# PAGE EXCERPT
The participants completed one version of the questionnaire, and the teachers completed another version. Participants completed their surveys after the generalization phase ended for all of their tasks. Teachers completed the surveys after all of the students completed the generalization phase. The students had the survey read to them and provided verbal responses, with the teachers providing written responses and the researchers following up with probing questions for both groups. After data collection, a qualitative coding framework was established to assist in identifying common themes (Coffey & Atkinson, 1996). After the surveys were coded, major themes were identified by locating items mentioned multiple times.
Results
Data indicated that VP delivered through an iPad® was effective in promoting rapid skill acquisition in all three young adults across all of the selected tasks. Maintenance probes showed all three of participants maintained or improved the level of skill acquisition achieved during the intervention phase without using the iPad®. Maintenance probes also demonstrated that the participants were able to maintain skill acquisition from 12 to 70 days after the last intervention session, demonstrating the durability of the intervention.
Juan
As shown in Figure 1, the selected target tasks for Juan were making spaghetti, cleaning the dining room, and making macaroni and cheese. Although none of the selected target tasks was entirely new to Juan, baseline data showed that he was not completing any of the steps correctly for any of the target tasks. He required three sessions to reach criteria on the two cooking tasks and five sessions to reach criteria on the cleaning task. Juan maintained an 80% correct performance for making spaghetti after 30 days and again after 64 days. On cleaning the dining room, Juan maintained 86% correct performance after 70 days. On making mac and cheese, Juan displayed 90% correct performance during maintained 26 days after the last intervention session.

# AIM 1
According to the study excerpt, how many sessions did Juan need to reach criteria on the cleaning task?
# AIM 2
Extract the study excerpt's words from "The participants completed" to "mentioned multiple times.".

Data entries:
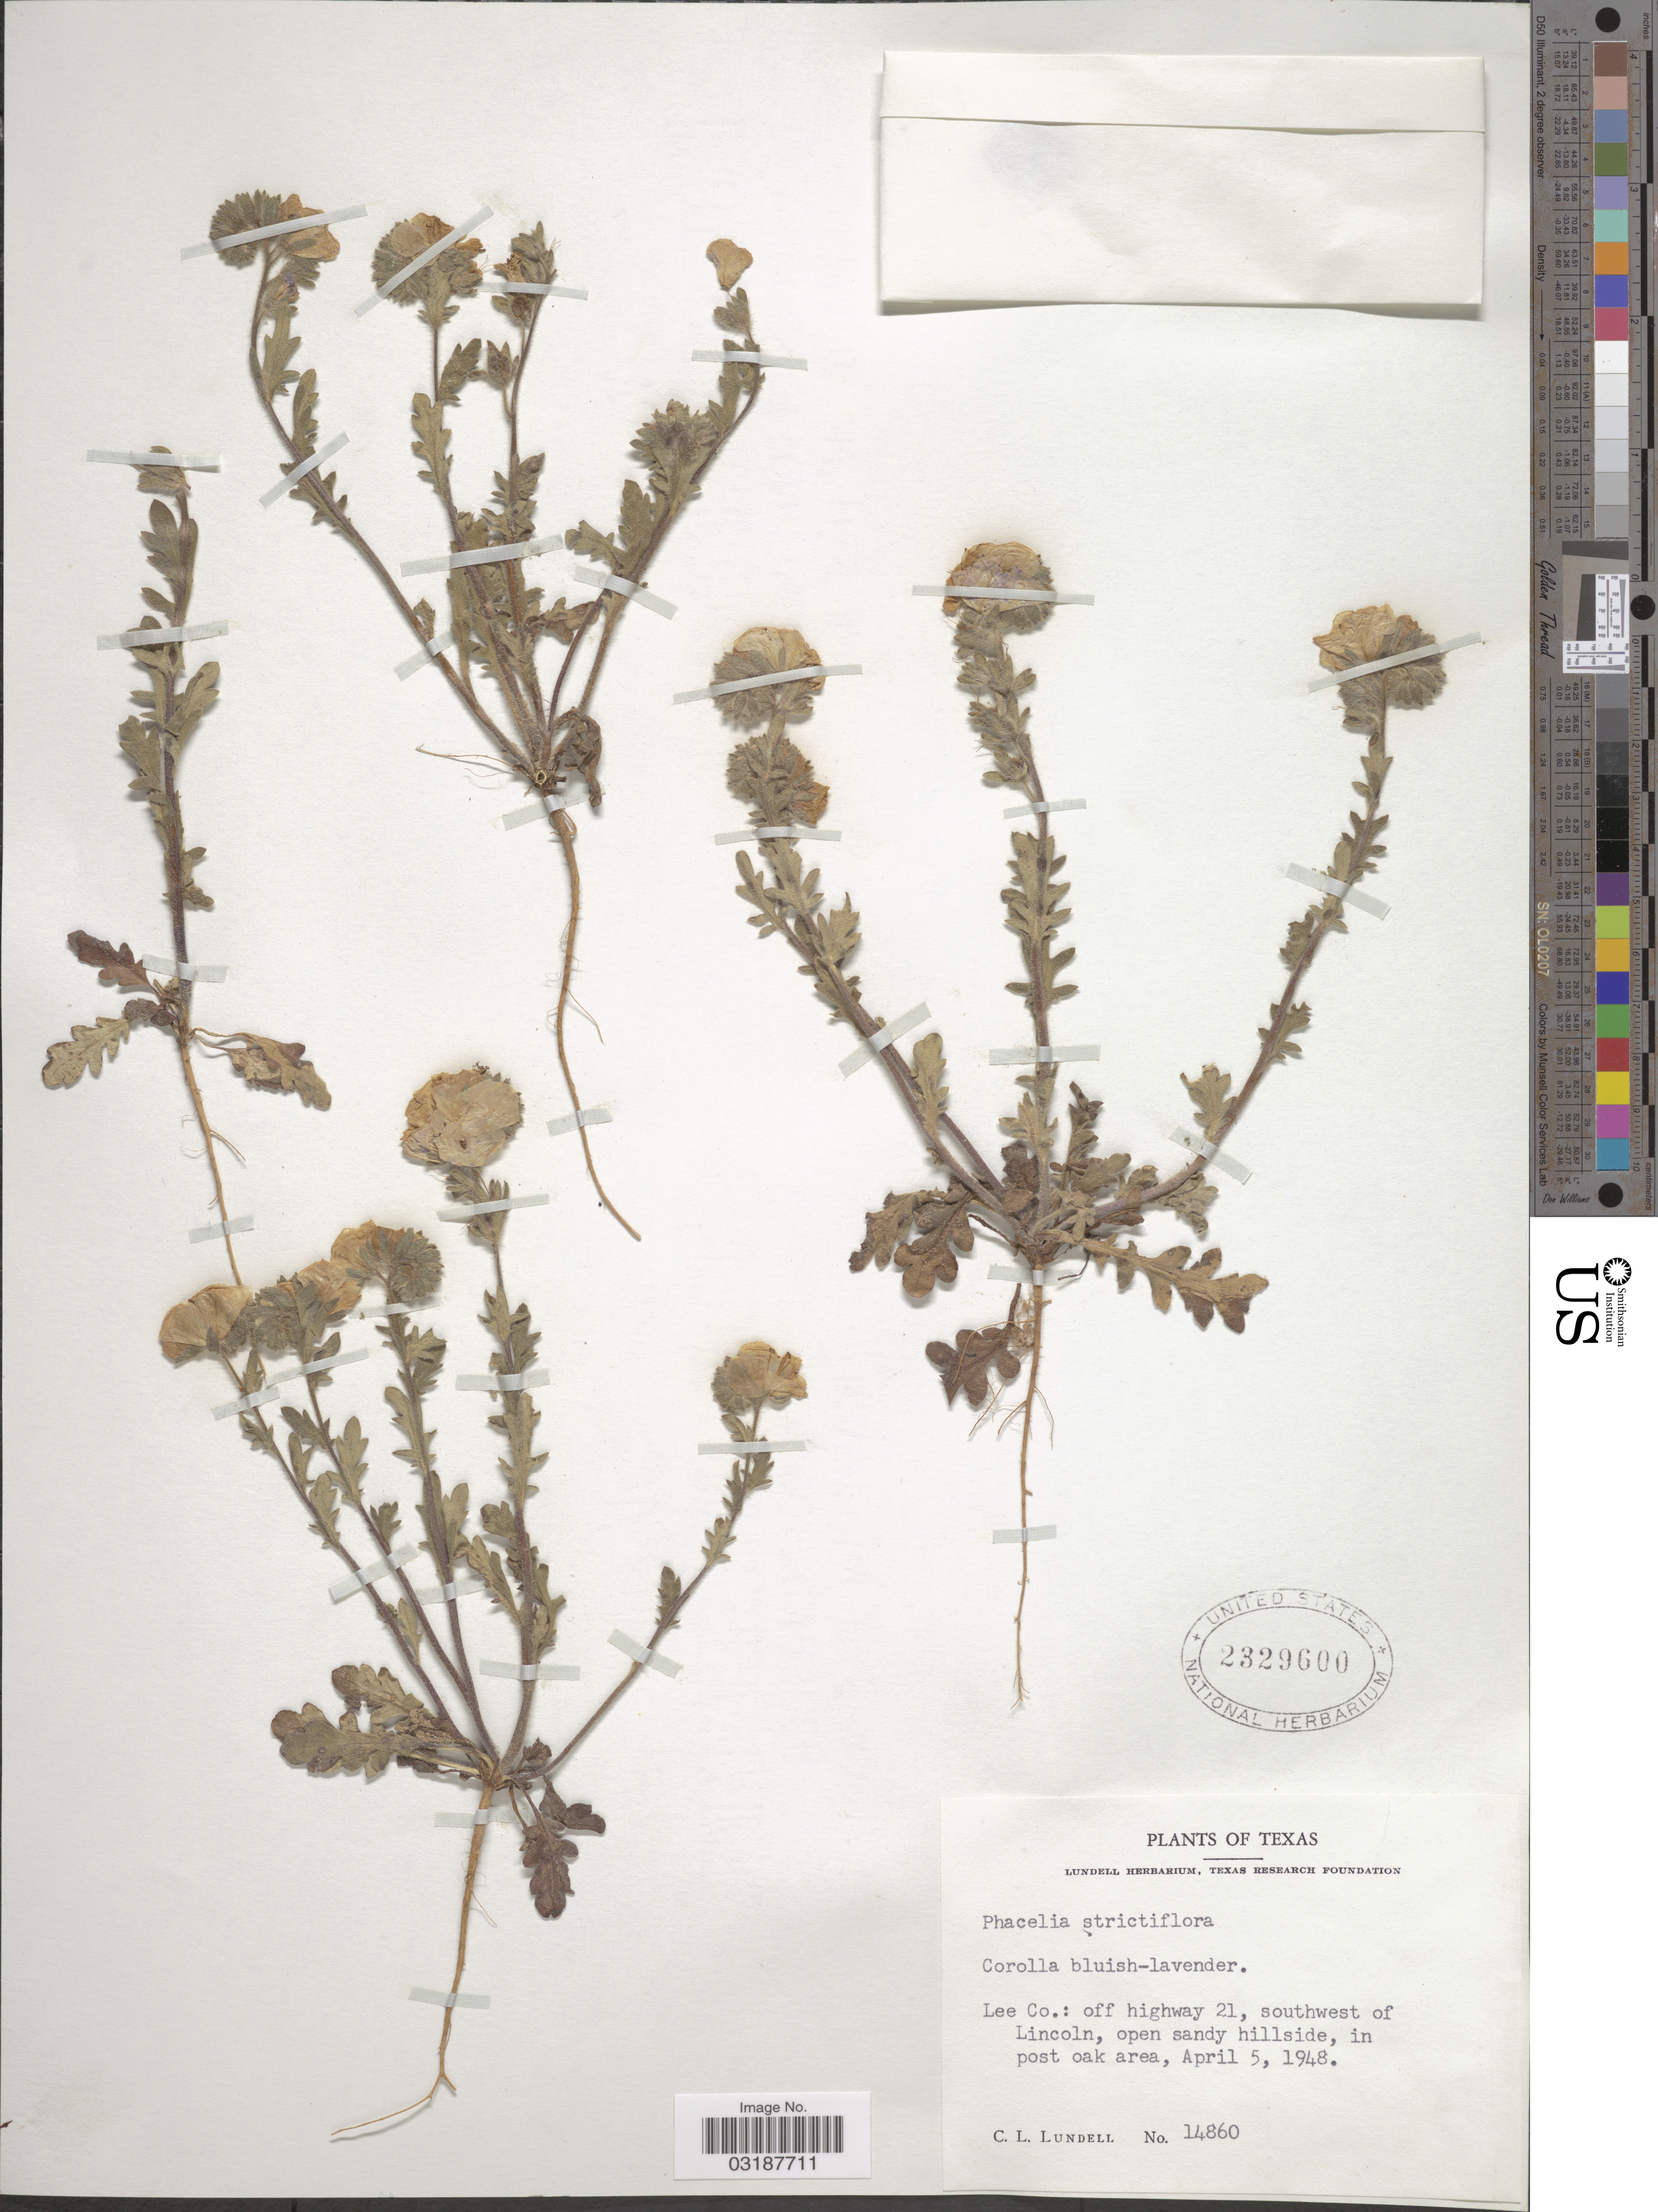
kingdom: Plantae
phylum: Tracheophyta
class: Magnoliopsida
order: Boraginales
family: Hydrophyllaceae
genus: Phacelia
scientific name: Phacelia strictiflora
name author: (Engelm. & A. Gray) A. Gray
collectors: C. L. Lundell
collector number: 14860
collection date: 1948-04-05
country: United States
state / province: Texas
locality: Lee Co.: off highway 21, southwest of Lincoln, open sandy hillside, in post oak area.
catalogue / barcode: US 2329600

# CORRECT RESPONSE 1
Five sessions.

# CORRECT RESPONSE 2
The participants completed one version of the questionnaire, and the teachers completed another version. Participants completed their surveys after the generalization phase ended for all of their tasks. Teachers completed the surveys after all of the students completed the generalization phase. The students had the survey read to them and provided verbal responses, with the teachers providing written responses and the researchers following up with probing questions for both groups. After data collection, a qualitative coding framework was established to assist in identifying common themes (Coffey & Atkinson, 1996). After the surveys were coded, major themes were identified by locating items mentioned multiple times.